Dataset entries:
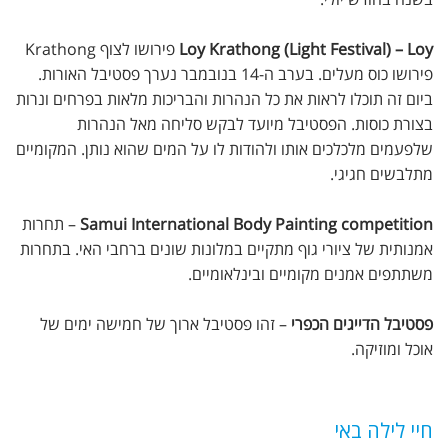
Loy Krathong (Light Festival) – Loy
פירושו לצוף Krathong
פירושו כוס מעלים. בערב ה-14 בנובמבר נערך פסטיבל האורות.
ביום זה תוכלו לראות את כל הנהרות והבריכות מלאות בפרחים ונרות
בצורת כוסות. הפסטיבל מיועד לבקש סליחה מאל הנהרות
שלפעמים מלכלכים אותו ולהודות לו על המים שהוא נותן. המקומיים
מתלבשים חגיגי.
Samui International Body Painting competition
– תחרות
אמנותית של ציורי גוף מתקיים במלונות שונים ברחבי האי. בתחרות
משתתפים אמנים מקומיים ובינלאומיים.
פסטיבל הדייגים הכפרי
– זהו פסטיבל ארוך של חמישה ימים של
אוכל ומוזיקה.
חיי לילה באי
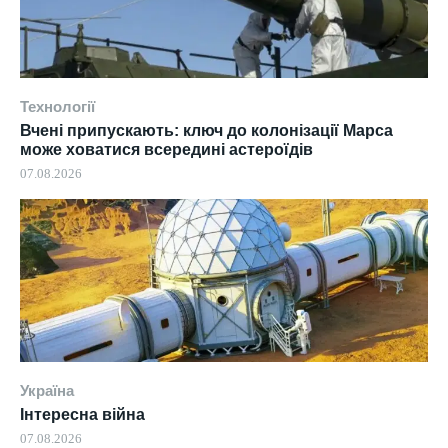
Технології
Вчені припускають: ключ до колонізації Марса
може ховатися всередині астероїдів
07.08.2026
Україна
Інтересна війна
07.08.2026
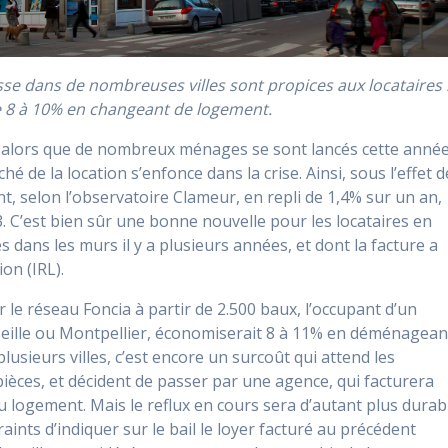
sse dans de nombreuses villes sont propices aux locataires 
e 8 à 10% en changeant de logement.
 : alors que de nombreux ménages se sont lancés cette anné
hé de la location s’enfonce dans la crise. Ainsi, sous l’effet d
ent, selon l’observatoire Clameur, en repli de 1,4% sur un an,
C’est bien sûr une bonne nouvelle pour les locataires en
s dans les murs il y a plusieurs années, et dont la facture a
ion (IRL).
 le réseau Foncia à partir de 2.500 baux, l’occupant d’un
rseille ou Montpellier, économiserait 8 à 11% en déménagean
lusieurs villes, c’est encore un surcoût qui attend les
-pièces, et décident de passer par une agence, qui facturera
 logement. Mais le reflux en cours sera d’autant plus durab
ints d’indiquer sur le bail le loyer facturé au précédent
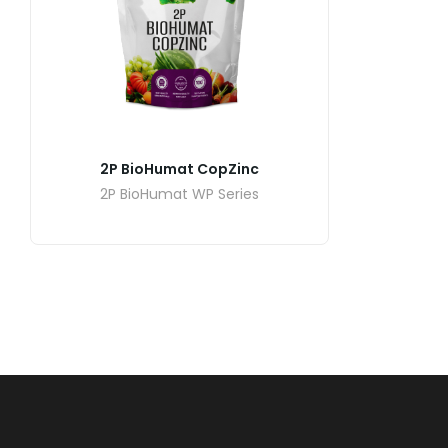
2P BioHumat CopZinc
2P BioHumat WP Series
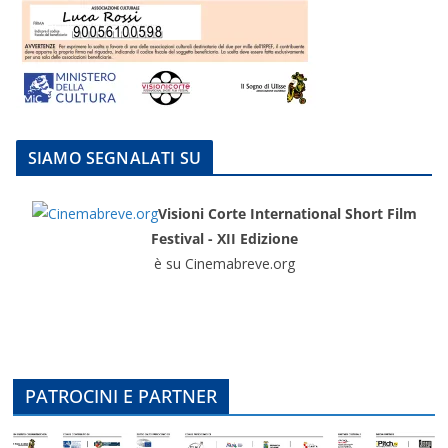
SIAMO SEGNALATI SU
Visioni Corte International Short Film
Festival - XII Edizione
è su Cinemabreve.org
PATROCINI E PARTNER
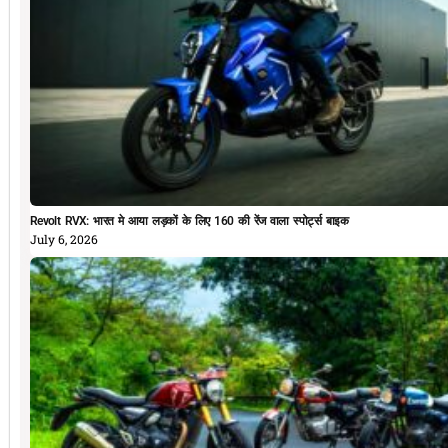
Revolt RVX: भारत मे आया लड़कों के लिए 160 की रेंज वाला स्पोर्ट्स बाइक
July 6, 2026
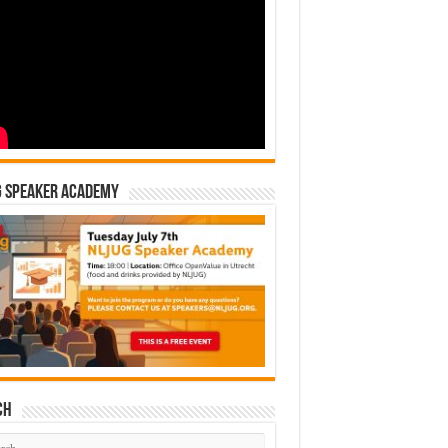
G Speaker Academy
ch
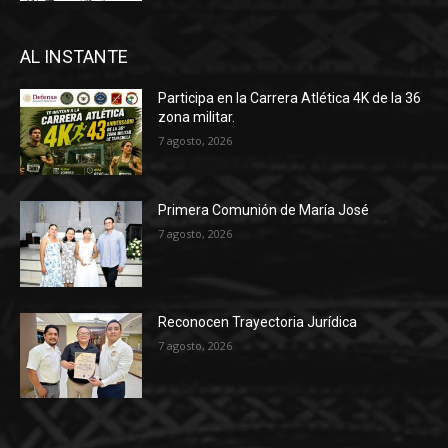
AL INSTANTE
Participa en la Carrera Atlética 4K de la 36
zona militar.
7 agosto, 2026
Primera Comunión de María José
7 agosto, 2026
Reconocen Trayectoria Jurídica
7 agosto, 2026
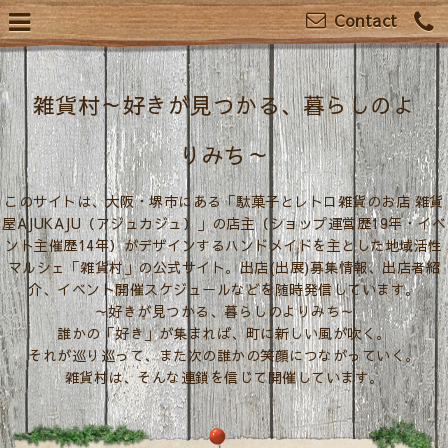
Contact
雑貨村～好きが見つかる、暮らしのよ
りみち～
このサイトは、大阪・堺市にある「駄菓子とレトロ雑貨のお店 雑貨
屋AJUKAJU（アジュカジュ）」の店主（ショップ運営歴19年・イベ
ント主催歴14年）がデザインするハンドメイドを主とした地域活性
マルシェ「雑貨村」の公式サイト。出店(出展)募集情報、出店者紹
介、イベント開催スケジュールなどを随時発信しています。
～好きが見つかる、暮らしのよりみち～
誰かの「好き」が集まれば、町に新しい風が吹く。
それが巡り巡って、また次の誰かの笑顔につながっていく。
雑貨村は、そんな連鎖を信じて開催しています。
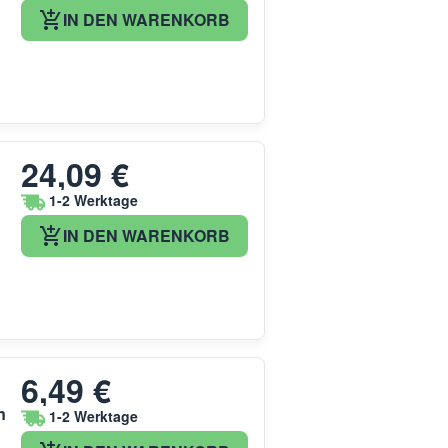
IN DEN WARENKORB
24,09 €
1-2 Werktage
IN DEN WARENKORB
6,49 €
n
1-2 Werktage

● **TASK PROMPT**
Return each record above as it stands. Pictures stay out.

● **SOLVED PROBLEM**
Loy Krathong (Light Festival) – Loy
פירושו לצוף Krathong
פירושו כוס מעלים. בערב ה-14 בנובמבר נערך פסטיבל האורות.
ביום זה תוכלו לראות את כל הנהרות והבריכות מלאות בפרחים ונרות
בצורת כוסות. הפסטיבל מיועד לבקש סליחה מאל הנהרות
שלפעמים מלכלכים אותו ולהודות לו על המים שהוא נותן. המקומיים
מתלבשים חגיגי.
Samui International Body Painting competition
– תחרות
אמנותית של ציורי גוף מתקיים במלונות שונים ברחבי האי. בתחרות
משתתפים אמנים מקומיים ובינלאומיים.
פסטיבל הדייגים הכפרי
– זהו פסטיבל ארוך של חמישה ימים של
אוכל ומוזיקה.
חיי לילה באי
Технології
Вчені припускають: ключ до колонізації Марса
може ховатися всередині астероїдів
07.08.2026
Україна
Інтересна війна
07.08.2026
sse dans de nombreuses villes sont propices aux locataires 
e 8 à 10% en changeant de logement.
 : alors que de nombreux ménages se sont lancés cette anné
hé de la location s’enfonce dans la crise. Ainsi, sous l’effet d
ent, selon l’observatoire Clameur, en repli de 1,4% sur un an,
C’est bien sûr une bonne nouvelle pour les locataires en
s dans les murs il y a plusieurs années, et dont la facture a
ion (IRL).
 le réseau Foncia à partir de 2.500 baux, l’occupant d’un
rseille ou Montpellier, économiserait 8 à 11% en déménagean
lusieurs villes, c’est encore un surcoût qui attend les
-pièces, et décident de passer par une agence, qui facturera
 logement. Mais le reflux en cours sera d’autant plus durab
ints d’indiquer sur le bail le loyer facturé au précédent
2P BioHumat CopZinc
2P BioHumat WP Series
SIAMO SEGNALATI SU
Visioni Corte International Short Film
Festival - XII Edizione
è su Cinemabreve.org
PATROCINI E PARTNER
Revolt RVX: भारत मे आया लड़कों के लिए 160 की रेंज वाला स्पोर्ट्स बाइक
July 6, 2026
G Speaker Academy
ch
AL INSTANTE
Participa en la Carrera Atlética 4K de la 36
zona militar.
7 agosto, 2026
Primera Comunión de María José
7 agosto, 2026
Reconocen Trayectoria Jurídica
7 agosto, 2026
Contact
雑貨村～好きが見つかる、暮らしのよ
りみち～
このサイトは、大阪・堺市にある「駄菓子とレトロ雑貨のお店 雑貨
屋AJUKAJU（アジュカジュ）」の店主（ショップ運営歴19年・イベ
ント主催歴14年）がデザインするハンドメイドを主とした地域活性
マルシェ「雑貨村」の公式サイト。出店(出展)募集情報、出店者紹
介、イベント開催スケジュールなどを随時発信しています。
～好きが見つかる、暮らしのよりみち～
誰かの「好き」が集まれば、町に新しい風が吹く。
それが巡り巡って、また次の誰かの笑顔につながっていく。
雑貨村は、そんな連鎖を信じて開催しています。
IN DEN WARENKORB
24,09 €
1-2 Werktage
IN DEN WARENKORB
6,49 €
n
1-2 Werktage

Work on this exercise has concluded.